Aksa tersenyum melihat seorang perempuan yang tengah memandangnya jengkel.
"Ah, maaf, maksud saya emmm." Dan Aksa tiba tiba seperti orang bingung.
"Itu barang apa?" Sepertinya perempuan tersebut penasaran dengan apa yang dipegangnya.
Tentu saja Aksa gelagapan. Dirinya seperti ketahuan menyembunyikan sesuatu yang tidak baik. Ia segera mengantongi handphone miliknya. Ah bukan mengantongi sebenarnya tapi menyelipkannya di antara lilitan kain yang ia gunakan untuk mengikat celana hitamnya.
"Oh maaf, ini hanya tanah liat yang ingin saya buat menjadi sesuatu?" Elaknya.
"Tapi barang itu bercahaya?"
"Benarkah?" Aksa gelagapan. " Ah, mungkin itu cahaya cermin yang saya tempelkan."
"Cermin?"
"Iya cermin."
"Apa itu cermin."
Aksa ingin mengumpat dalam hati. Yang benar saja apa di sini belum ada yang namanya cermin. Ia baru saja ingat Bukankah dirinya juga tak pernah menjumpai barang itu di rumah Kakek Monggo?.
Lalu apa yang harus dijelaskan Aksa. Ia tak ingin tertangkap basah kalau dirinya bukan warga di sini. Sekarang ia merasa seperti tersesat di negara orang tanpa pasport maupun visa. Sayang sekali. Jangan sampai dirinya dideportasi.
"Kau seperti ketakutan? Aku tak akan menggigit dirimu pemuda tampan," Di luar nalarnya. Aksa tertegun melihat perempuan itu tersenyum lalu terkikik geli.
Aksa masih diam seribu kata. Sebelum melihat perempuan di depanya akan beranjak pergi.
"Tunggu!" Aksa mengeluarkan sebuah benda dari balik bajunya. Itu sebuah cermin yang entah kapan ia bawa. Memberikan pada perempuan itu.
Perempuan tersebut memperhatikan Aksa dengan seksama. Sebelum melihat Aksa mengulurkan tangan dan memberinya sesuatu.
" Ini adalah sebuah cermin, bisa untuk memantulkan wajah seseorang seperti air." Jelas Aksa.

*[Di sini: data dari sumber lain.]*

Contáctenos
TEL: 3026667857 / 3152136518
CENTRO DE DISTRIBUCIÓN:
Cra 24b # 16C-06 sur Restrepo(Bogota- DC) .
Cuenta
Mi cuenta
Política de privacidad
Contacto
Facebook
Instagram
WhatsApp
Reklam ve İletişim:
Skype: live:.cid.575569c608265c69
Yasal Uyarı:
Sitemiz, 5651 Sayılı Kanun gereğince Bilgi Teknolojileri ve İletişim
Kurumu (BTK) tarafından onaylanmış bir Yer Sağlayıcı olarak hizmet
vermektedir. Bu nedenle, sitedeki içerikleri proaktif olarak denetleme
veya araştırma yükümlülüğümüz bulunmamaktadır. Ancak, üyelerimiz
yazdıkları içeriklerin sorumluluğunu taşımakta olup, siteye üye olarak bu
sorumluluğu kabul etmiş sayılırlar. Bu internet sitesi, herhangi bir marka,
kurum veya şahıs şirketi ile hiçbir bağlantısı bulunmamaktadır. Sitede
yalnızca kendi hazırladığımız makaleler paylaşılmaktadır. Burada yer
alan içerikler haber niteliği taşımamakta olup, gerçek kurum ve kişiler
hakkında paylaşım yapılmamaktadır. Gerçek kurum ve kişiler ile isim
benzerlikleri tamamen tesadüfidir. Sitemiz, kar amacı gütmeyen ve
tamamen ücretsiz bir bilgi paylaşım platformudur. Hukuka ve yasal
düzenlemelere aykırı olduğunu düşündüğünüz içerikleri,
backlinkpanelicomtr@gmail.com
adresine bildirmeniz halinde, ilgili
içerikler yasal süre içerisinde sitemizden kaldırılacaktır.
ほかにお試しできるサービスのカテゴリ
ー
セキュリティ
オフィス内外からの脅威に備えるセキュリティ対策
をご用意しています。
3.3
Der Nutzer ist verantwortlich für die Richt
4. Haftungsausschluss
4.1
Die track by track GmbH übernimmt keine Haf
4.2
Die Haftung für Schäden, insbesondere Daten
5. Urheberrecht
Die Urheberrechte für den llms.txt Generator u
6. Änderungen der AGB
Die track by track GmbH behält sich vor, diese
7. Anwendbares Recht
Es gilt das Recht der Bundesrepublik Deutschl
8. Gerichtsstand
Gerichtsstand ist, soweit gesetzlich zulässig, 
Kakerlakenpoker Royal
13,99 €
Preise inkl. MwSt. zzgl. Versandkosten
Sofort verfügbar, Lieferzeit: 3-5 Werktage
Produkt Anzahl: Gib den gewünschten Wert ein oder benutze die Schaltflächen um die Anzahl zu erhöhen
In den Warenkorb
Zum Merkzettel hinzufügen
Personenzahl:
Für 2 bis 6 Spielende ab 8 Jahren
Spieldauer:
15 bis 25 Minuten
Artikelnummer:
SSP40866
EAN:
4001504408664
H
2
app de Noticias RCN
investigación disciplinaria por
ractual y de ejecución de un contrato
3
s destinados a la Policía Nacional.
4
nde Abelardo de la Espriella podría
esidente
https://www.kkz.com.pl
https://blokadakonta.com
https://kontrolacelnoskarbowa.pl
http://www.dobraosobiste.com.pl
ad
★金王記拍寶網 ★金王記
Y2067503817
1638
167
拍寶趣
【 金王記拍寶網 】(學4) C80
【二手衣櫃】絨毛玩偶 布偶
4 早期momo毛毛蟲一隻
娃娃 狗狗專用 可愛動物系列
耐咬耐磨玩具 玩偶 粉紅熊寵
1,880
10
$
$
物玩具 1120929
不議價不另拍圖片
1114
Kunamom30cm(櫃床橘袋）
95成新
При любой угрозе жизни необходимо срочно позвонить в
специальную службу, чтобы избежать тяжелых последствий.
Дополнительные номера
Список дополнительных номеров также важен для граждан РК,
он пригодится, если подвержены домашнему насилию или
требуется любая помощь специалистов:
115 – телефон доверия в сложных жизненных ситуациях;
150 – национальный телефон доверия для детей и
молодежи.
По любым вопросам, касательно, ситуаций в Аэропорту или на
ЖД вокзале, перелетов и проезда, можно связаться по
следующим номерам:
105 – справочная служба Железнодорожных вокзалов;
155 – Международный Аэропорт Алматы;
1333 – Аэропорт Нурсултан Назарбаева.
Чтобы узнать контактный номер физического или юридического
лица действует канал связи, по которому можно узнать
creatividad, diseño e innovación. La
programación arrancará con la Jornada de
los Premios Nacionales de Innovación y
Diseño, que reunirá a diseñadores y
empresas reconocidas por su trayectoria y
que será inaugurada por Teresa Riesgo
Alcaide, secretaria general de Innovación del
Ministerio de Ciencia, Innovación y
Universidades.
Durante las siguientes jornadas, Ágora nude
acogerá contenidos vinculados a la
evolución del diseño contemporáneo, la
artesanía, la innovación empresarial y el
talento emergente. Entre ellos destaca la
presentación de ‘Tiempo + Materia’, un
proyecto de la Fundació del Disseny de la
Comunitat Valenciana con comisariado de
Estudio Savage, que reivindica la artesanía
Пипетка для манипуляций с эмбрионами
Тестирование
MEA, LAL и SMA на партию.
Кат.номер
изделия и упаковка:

Ia tahu orang jaman dahulu melihat wajahnya dengan bantuan Air yang tenang.
Aksa jelas melihat perempuan tersebut bingung sekaligus takjub. Dengan begitu ia bisa memanfaatkan waktu tersebut untuk segera pergi dari sana. Meninggalkan perempuan cantik yang Aksa sendiri sebenarnya ragu untuk mengenalnya. Tentu saja karena Aksa sendiri masih ragu dengan dunia dimana ia berpijak.